Christian Nascimento se présente et rentre directement dans le sujet. Pendant plus d’une heure et quart, il raconte son histoire dans un silence de cathédrale. Etonnant quand l’on sait que les élèves sont rarement attentifs plus de dix minutes. C’est que l’histoire est prenante. Christian a été plusieurs fois enfermé dans les geôles congolaises. Son matériel lui a été confisqué plusieurs fois. Mais malgré cela, il n’a pas hésité à continuer à couvrir les événements de son pays. Il rappelle souvent le rôle du journaliste, cet ambassadeur de vérité. Puis vient le moment des fameuses vidéos si longtemps attendues. La première est un reportage d’une télévision française. Il explique en quoi l’intérêt pour ce pays d’Afrique est si grand et a le mérite de poser le contexte géopolitique. C’est cependant la deuxième vidéo qui laisse bouche-bée. Elle montre les exactions du régime congolais : des cadavres qui s’empilent dans les rues ; ce frère dominicain qui tente au péril de sa vie de rentrer le corps d’une mère de famille dans son église ; des enfants mutilés de toute part. Le silence de cathédrale est troublé par les murmures d’effroi et de consternation des élèves et des accompagnateurs. Une violence difficilement supportable, mais qui montre la réalité qui devait être dénoncée par des journalistes comme Christian qui, au péril de leur vie, choisissent de révéler la vérité au monde. Dévoiler la vérité a cependant un prix : Christian est aujourd’hui réfugié, mais sa petite fille est toujours au Congo. Un prix lourd à payer pour un homme qui a simplement eu le souci de la vérité.

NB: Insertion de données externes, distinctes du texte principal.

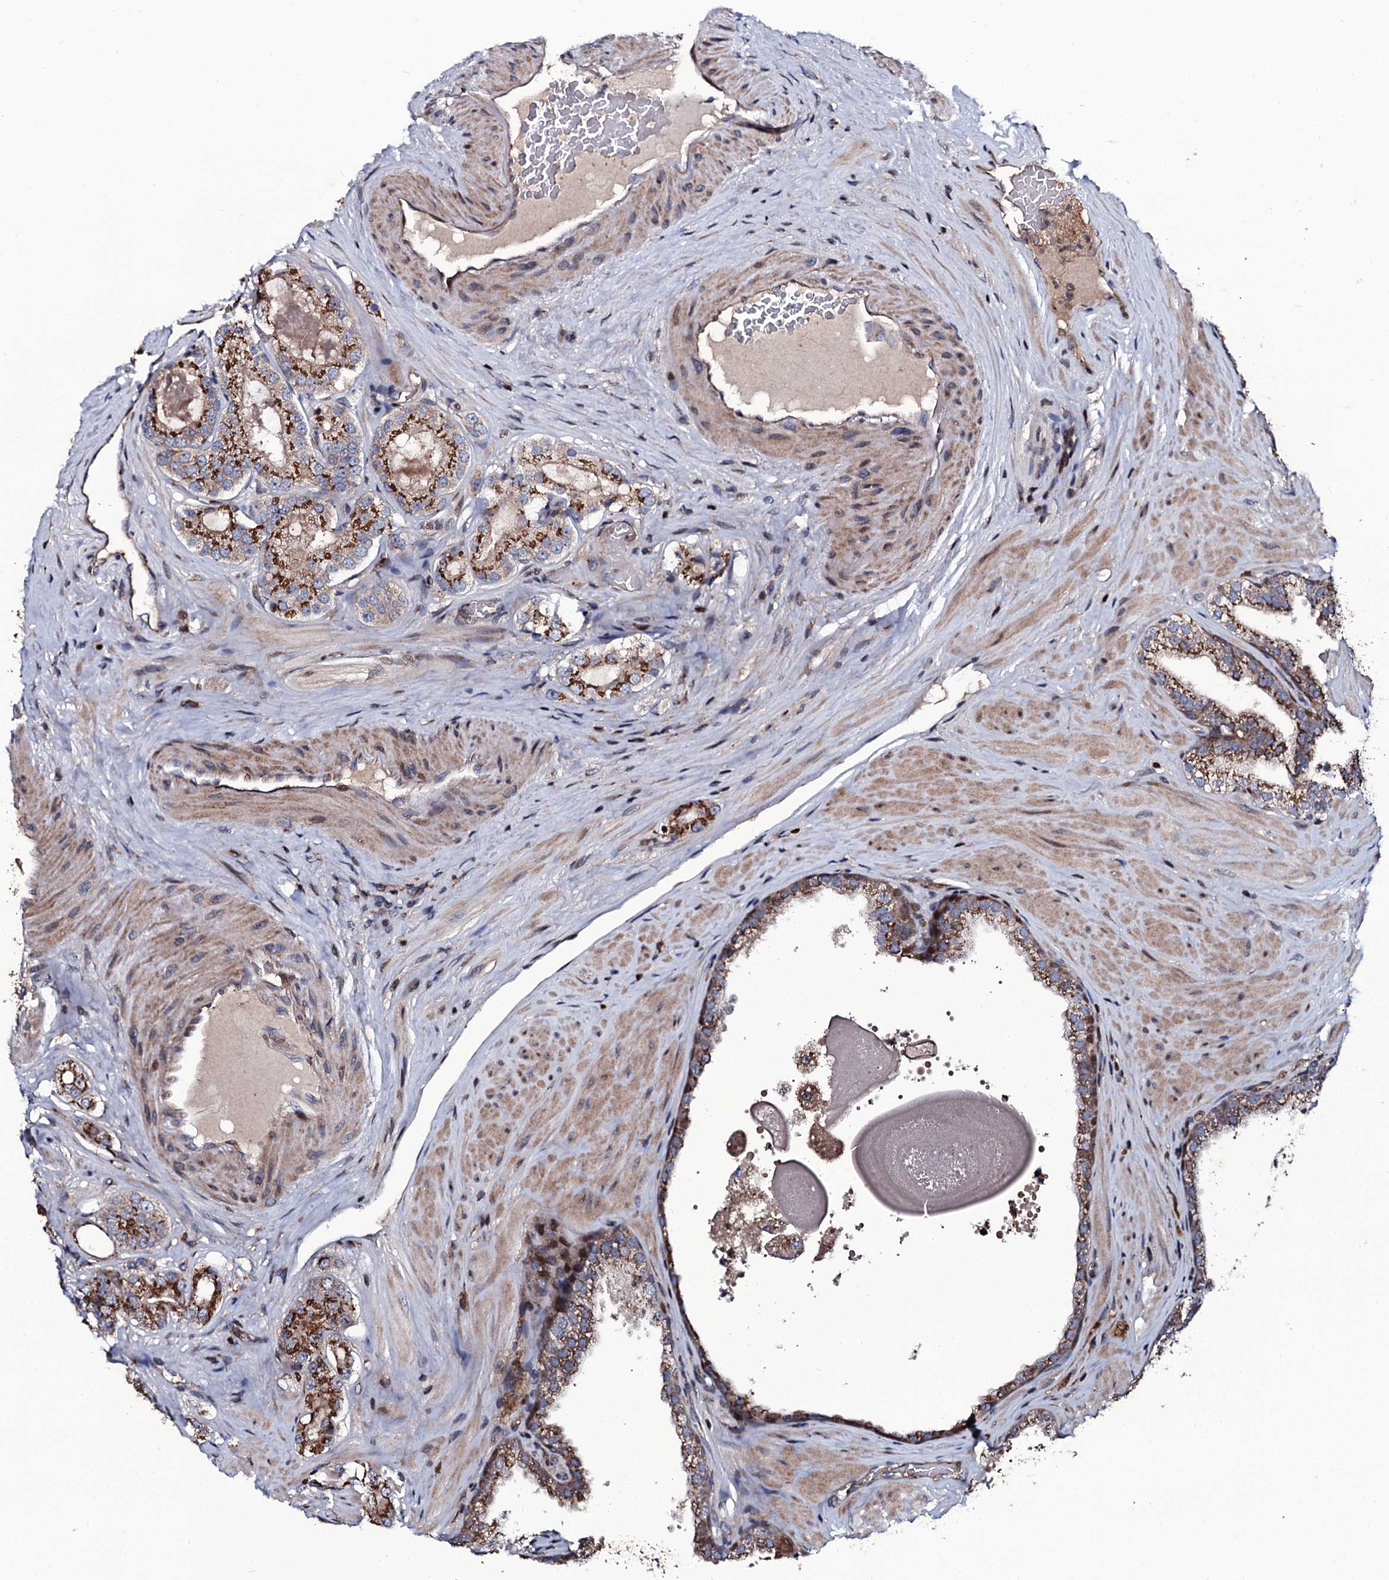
{"staining": {"intensity": "strong", "quantity": ">75%", "location": "cytoplasmic/membranous"}, "tissue": "prostate cancer", "cell_type": "Tumor cells", "image_type": "cancer", "snomed": [{"axis": "morphology", "description": "Adenocarcinoma, High grade"}, {"axis": "topography", "description": "Prostate"}], "caption": "A micrograph of prostate adenocarcinoma (high-grade) stained for a protein exhibits strong cytoplasmic/membranous brown staining in tumor cells.", "gene": "PLET1", "patient": {"sex": "male", "age": 65}}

Christian Nascimento : L’Eglise joue aujourd’hui un rôle crucial dans le processus démocratique en République démocratique du Congo

« Aujourd’hui au Congo, les évêques sont des mentors de la population. Ils ont une responsabilité importante et ils sont maintenant l’arbitre et l’espoir de la population dans la crise actuelle, jouant un rôle de médiateurs entre l’Etat et la population. Même si les résultats des dernières élections sont plus que douteux, c’est quand même grâce à l’Eglise et à la Conférence Episcopale que nous avons eu avoir droit à des élections et à une alternance. Les évêques n’ont pas hésité à s’impliquer pour que cette alternance puisse avoir lieu. Aujourd’hui son rôle est de bannir ce système. Ils ont une liberté de parole que la population n’a pas. Mgr Fridolin Ambongo, nouvel archevêque coadjuteur de Kinshasa a été invité à Paris récemment. Il n’a pas hésité à redire ce qu’il avait déjà dit au Congo : que le président actuel n’avait pas gagné les élections. L’Eglise, même si elle a déjà beaucoup fait, considère qu’elle n’a cependant pas encore réussi son pari qui est de mettre à terre le sytème “Kabila”. Le régime actuel tente pourtant par tous les moyens de récupérer l’Eglise mais celle-ci se méfie. Avec ses nombreux prêtres postés partout à travers le pays, elle est en mesure de donner la température réelle de ce qui se passe partout. L’Eglise est donc parfaitement consciente que le président Kabila est peut-être parti, mais que son système est toujours en place. Elle lutte donc pour que ce système soit détruit et que la population congolaise puise vivre paisiblement comme les autres. L’Etat craint aujourd’hui l’Eglise catholique congolaise car il sait qu’elle est soutenue et écoutée par le monde entier.
C’est d’ailleurs elle qui a signalé à l’ONU les potentielles irrégularités lors du processus électoral. Et ils ont été écoutés, au vu des sanctions imposées à différentes hautes personnalités politiques du Congo. Ils n’ont pas hésité à monter au créneau face au monde entier pour dénoncer la situation ».